Although there is no recorded data regarding the lifespan of this species, some cestodes may live up to thirty years in other non-fish hosts.

== Reproduction ==
Like other plathyhelminthes, Glaridacris catostomi is a hermaphroditic species, meaning each individual produces both eggs and sperms. The eggs of this species are larger than comparable species, measurements falling between 54 to 55u by 38 to 48u.

== Behaviour ==
There is limited data regarding the behaviour of Glaidacris catostomi.

== Communication ==
There is currently limited data regarding the communication of this species.

== Food habits ==
Glaidacris catostomi is a parasite of catostomid fishes. Like other cestodes, it obtains nutrients by feeding through the digestive tract of the host.
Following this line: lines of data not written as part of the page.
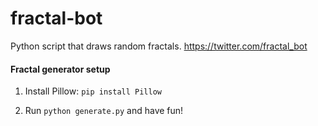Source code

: fractal-bot
===========

Python script that draws random fractals. https://twitter.com/fractal_bot

#### Fractal generator setup

1. Install Pillow: `pip install Pillow`

1. Run `python generate.py` and have fun!
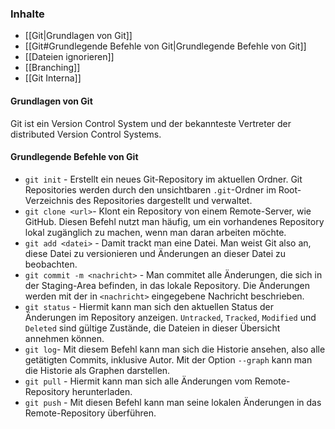 ### Inhalte
- [[Git|Grundlagen von Git]]
- [[Git#Grundlegende Befehle von Git|Grundlegende Befehle von Git]]
- [[Dateien ignorieren]]
- [[Branching]]
- [[Git Interna]]
#### Grundlagen von Git

Git ist ein Version Control System und der bekannteste Vertreter der distributed Version Control Systems.

#### Grundlegende Befehle von Git
- `git init` - Erstellt ein neues Git-Repository im aktuellen Ordner. Git Repositories werden durch den unsichtbaren `.git`-Ordner im Root-Verzeichnis des Repositories dargestellt und verwaltet. 
- `git clone <url>`- Klont ein Repository von einem Remote-Server, wie GitHub. Diesen Befehl nutzt man häufig, um ein vorhandenes Repository lokal zugänglich zu machen, wenn man daran arbeiten möchte.
- `git add <datei>` - Damit trackt man eine Datei. Man weist Git also an, diese Datei zu versionieren und Änderungen an dieser Datei zu beobachten.
- `git commit -m <nachricht>` - Man commitet alle Änderungen, die sich in der Staging-Area befinden, in das lokale Repository. Die Änderungen werden mit der in `<nachricht>` eingegebene Nachricht beschrieben. 
- `git status` - Hiermit kann man sich den aktuellen Status der Änderungen im Repository anzeigen. `Untracked`, `Tracked`, `Modified` und `Deleted` sind gültige Zustände, die Dateien in dieser Übersicht annehmen können.
- `git log`- Mit diesem Befehl kann man sich die Historie ansehen, also alle getätigten Commits, inklusive Autor. Mit der Option  `--graph` kann man die Historie als Graphen darstellen.
- `git pull` - Hiermit kann man sich alle Änderungen vom Remote-Repository herunterladen.
- `git push` - Mit diesen Befehl kann man seine lokalen Änderungen in das Remote-Repository überführen.
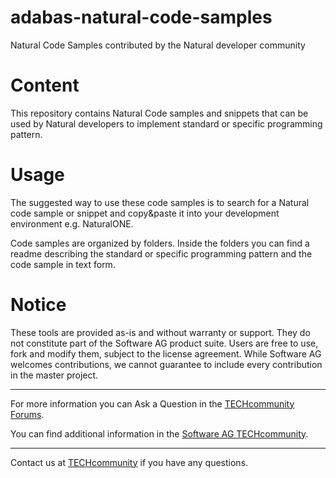 # adabas-natural-code-samples
Natural Code Samples contributed by the Natural developer community

# Content
This repository contains Natural Code samples and snippets that can be used by Natural developers to implement standard or specific programming pattern.

# Usage
The suggested way to use these code samples is to search for a Natural code sample or snippet and copy&paste it into your development environment e.g. NaturalONE.

Code samples are organized by folders. Inside the folders you can find a readme describing the standard or specific programming pattern and the code sample in text form. 

# Notice
These tools are provided as-is and without warranty or support. They do not constitute part of the Software AG product suite. Users are free to use, fork and modify them, subject to the license agreement. While Software AG welcomes contributions, we cannot guarantee to include every contribution in the master project.
__________________
For more information you can Ask a Question in the [TECHcommunity Forums](https://tech.forums.softwareag.com/tags/c/forum/1/Adabas-Natural).

You can find additional information in the [Software AG TECHcommunity](https://tech.forums.softwareag.com/tag/Adabas-Natural).
_________________
Contact us at [TECHcommunity](mailto:technologycommunity@softwareag.com?subject=Github/SoftwareAG) if you have any questions.
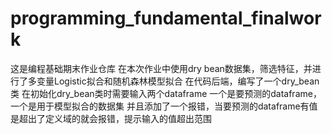 # programming_fundamental_finalwork
这是编程基础期末作业仓库
在本次作业中使用dry bean数据集，筛选特征，并进行了多变量Logistic拟合和随机森林模型拟合
在代码后端，编写了一个dry_bean类
在初始化dry_bean类时需要输入两个dataframe
一个是要预测的dataframe，一个是用于模型拟合的数据集
并且添加了一个报错，当要预测的dataframe有值是超出了定义域的就会报错，提示输入的值超出范围
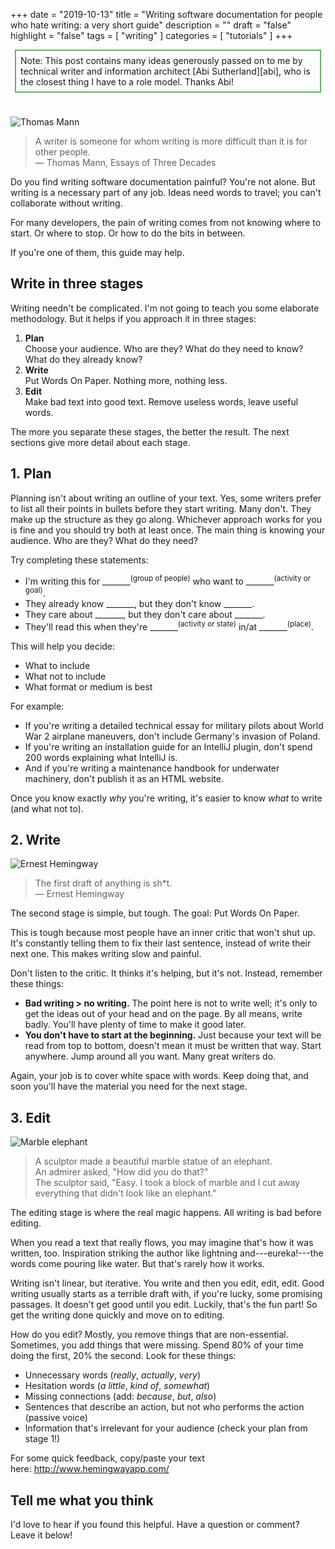 +++
date = "2019-10-13"
title = "Writing software documentation for people who hate writing: a very short guide"
description = ""
draft = "false"
highlight = "false"
tags = [
    "writing"
]
categories = [
    "tutorials"
]
+++

<div style="border: 2px solid #5db85b; margin: .5em; padding: .5em;">Note: This post contains many ideas generously passed on to me by technical writer and information architect [Abi Sutherland][abi], who is the closest thing I have to a role model. Thanks Abi!</div>
<br/>

<span class="smallpic">![Thomas Mann][img-thomas-mann]</span>  

  > A writer is someone for whom writing is more difficult than it is for other people.  
> — Thomas Mann, Essays of Three Decades

Do you find writing software documentation painful? You're not alone. But writing is a necessary part of any job. Ideas need words to travel; you can't collaborate without writing.

For many developers, the pain of writing comes from not knowing where to start. Or where to stop. Or how to do the bits in between.

If you're one of them, this guide may help.

## Write in three stages

Writing needn't be complicated. I'm not going to teach you some elaborate methodology. But it helps if you approach it in three stages:

  1. **Plan**  
        Choose your audience. Who are they? What do they need to know? What do they already know?
  2. **Write**  
        Put Words On Paper. Nothing more, nothing less.
  3. **Edit**  
        Make bad text into good text. Remove useless words, leave useful words. 

<!-- | | Stage | What | How |  
| - | ----- | ---- | --- |  
| 1 | Plan | Organize your thoughts. | Choose your audience. Who are they? What do they know? What do they need to know? |  
| 2 | Write | Get thoughts out of your head and on paper. | Put Words On Paper. Nothing more, nothing less. |  
| 3 | Edit | Make bad text into good text. | Remove useless words, leave useful words. |   -->

The more you separate these stages, the better the result. The next sections give more detail about each stage. 

## 1. Plan

Planning isn't about writing an outline of your text. Yes, some writers prefer to list all their points in bullets before they start writing. Many don't. They make up the structure as they go along. Whichever approach works for you is fine and you should try both at least once. The main thing is knowing your audience. Who are they? What do they need?

Try completing these statements:

  - I'm writing this for _______<sup>(group of people)</sup> who want to _______<sup>(activity or goal)</sup>.
  - They already know _______, but they don't know _______. 
  - They care about _______, but they don't care about _______.
  - They'll read this when they're _______<sup>(activity or state)</sup> in/at _______<sup>(place)</sup>. 

This will help you decide:

  - What to include
  - What not to include
  - What format or medium is best

For example:

  - If you're writing a detailed technical essay for military pilots about World War 2 airplane maneuvers, don't include Germany's invasion of Poland. 
  - If you're writing an installation guide for an IntelliJ plugin, don't spend 200 words explaining what IntelliJ is.
  - And if you're writing a maintenance handbook for underwater machinery, don't publish it as an HTML website.

Once you know exactly _why_ you're writing, it's easier to know _what_ to write (and what not to).

## 2. Write

<span class="smallpic">![Ernest Hemingway][img-ernest-hemingway]</span>  

> The first draft of anything is sh*t.  
> — Ernest Hemingway

The second stage is simple, but tough. The goal: Put Words On Paper.

This is tough because most people have an inner critic that won't shut up. It's constantly telling them to fix their last sentence, instead of write their next one. This makes writing slow and painful.

Don't listen to the critic. It thinks it's helping, but it's not. Instead, remember these things: 

  - **Bad writing > no writing.** The point here is not to write well; it's only to get the ideas out of your head and on the page. By all means, write badly. You'll have plenty of time to make it good later.
  - **You don't have to start at the beginning.** Just because your text will be read from top to bottom, doesn't mean it must be written that way. Start anywhere. Jump around all you want. Many great writers do.

Again, your job is to cover white space with words. Keep doing that, and soon you'll have the material you need for the next stage.

## 3. Edit

<span class="smallpic">![Marble elephant][img-marble-elephant]  </span>  

> A sculptor made a beautiful marble statue of an elephant.  
> An admirer asked, "How did you do that?"  
> The sculptor said, "Easy. I took a block of marble and I cut away everything that didn't look like an elephant."

The editing stage is where the real magic happens. All writing is bad before editing.

When you read a text that really flows, you may imagine that's how it was written, too. Inspiration striking the author like lightning and---eureka!---the words come pouring like water. But that's rarely how it works.

Writing isn't linear, but iterative. You write and then you edit, edit, edit. Good writing usually starts as a terrible draft with, if you're lucky, some promising passages. It doesn't get good until you edit. Luckily, that's the fun part! So get the writing done quickly and move on to editing.

How do you edit? Mostly, you remove things that are non-essential. Sometimes, you add things that were missing. Spend 80% of your time doing the first, 20% the second.
Look for these things:

  - Unnecessary words (_really_, _actually_, _very_)
  - Hesitation words (_a little_, _kind of_, _somewhat_)
  - Missing connections (add: _because_, _but_, _also_)
  - Sentences that describe an action, but not who performs the action (passive voice)
  - Information that's irrelevant for your audience (check your plan from stage 1!)

For some quick feedback, copy/paste your text here: http://www.hemingwayapp.com/

## Tell me what you think

I'd love to hear if you found this helpful. Have a question or comment? Leave it below!

<!-- Links and references -->
[img-thomas-mann]: /img/thomas-mann.jpg
[img-ernest-hemingway]: /img/ernest-hemingway.jpg
[img-marble-elephant]: /img/marble-elephant.jpg
[abi]: https://www.linkedin.com/in/abisutherland/
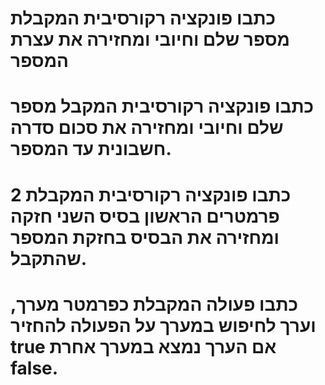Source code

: # כתבו פונקציה רקורסיבית המקבלת מספר שלם וחיובי ומחזירה את עצרת המספר 
# כתבו פונקציה רקורסיבית המקבל מספר שלם וחיובי ומחזירה את סכום סדרה חשבונית עד המספר.
# כתבו פונקציה רקורסיבית המקבלת 2 פרמטרים הראשון בסיס השני חזקה ומחזירה את הבסיס בחזקת המספר שהתקבל.
# כתבו פעולה המקבלת כפרמטר מערך, וערך לחיפוש במערך על הפעולה להחזיר true אם הערך נמצא במערך אחרת false.

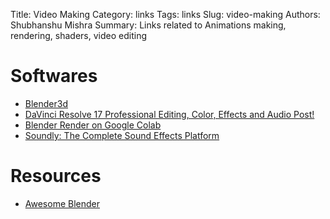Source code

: Title: Video Making
Category: links
Tags: links
Slug: video-making
Authors: Shubhanshu Mishra
Summary: Links related to Animations making, rendering, shaders, video editing


# Softwares

* [Blender3d](https://www.blender.org/)
* [DaVinci Resolve 17 Professional Editing, Color, Effects and Audio Post!](https://www.blackmagicdesign.com/ca/products/davinciresolve/)
* [Blender Render on Google Colab](https://github.com/ynshung/blender-colab)
* [Soundly: The Complete Sound Effects Platform](https://getsoundly.com/)


# Resources
* [Awesome Blender](https://github.com/agmmnn/awesome-blender)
Here, nutrients are absorbed through the outer surface of the tapeworm. This species is known to parasitize individuals of the main host, white sucker (Catostomus commersonii). There are additional hosts including the longnose sucker (Catostomus catostomus), largescale sucker (Catostomus macrocheilus), Sacramento sucker (Catostomus occidentalis), and the creek chubsucker (Erimyzon oblonggus). There are other unverified records of hosts including the northern hogsucker (Hypentellium nigricans), greater redhorse (Moxostoma rubreques), chain pickerel (Esox niger), quillback (Carpiodes cyprinus), and logperches (Percina).

== Predation ==
There is limited data regarding the predation of Glaridacris catostomi. Although, this species is an internal parasite in the digestive system of fishes, suggesting risk of predation is minimal.

== Ecosystem roles ==
There is minimal data regarding the specific ecosystem roles of Glaidacris catostomi. Although, parasites in general are known to help maintain stable ecosystems by managing species abundances and increasing connection across the food web. Parasites can affect the behaviour of fishes, making them more susceptible to predation, mainly by birds. They can also act as indicators of ecological health because parasite populations tend to decrease as fish populations decrease. This could be useful for monitoring the effects of overfishing and pollution on host fish communities.

== Economic importance ==
Although there is limited data describing the economic importance of this species, tapeworm parasites are known to decrease fish yields, in extreme situations reducing species richness and diversity.

== Conservation status ==
There is no current conservation status for Glaridacris catostomi. Although this rarely occurs, it is suggested that a parasite is considered endangered when its host species are. The main host species, Catostomus commersonii, is listed as least concern, suggesting Glaridacris catostomi populations may be stable.

== Genomic data and Taxonomic status ==
There has been an assigned Barcode Index Number (BIN) on the Biodiversity of Life Database (BOLD). More taxonomic information can be found in the 'Taxon identifiers' box below.

According to Catalogue of Life, Glaridacris catostomi is listed as an accepted species.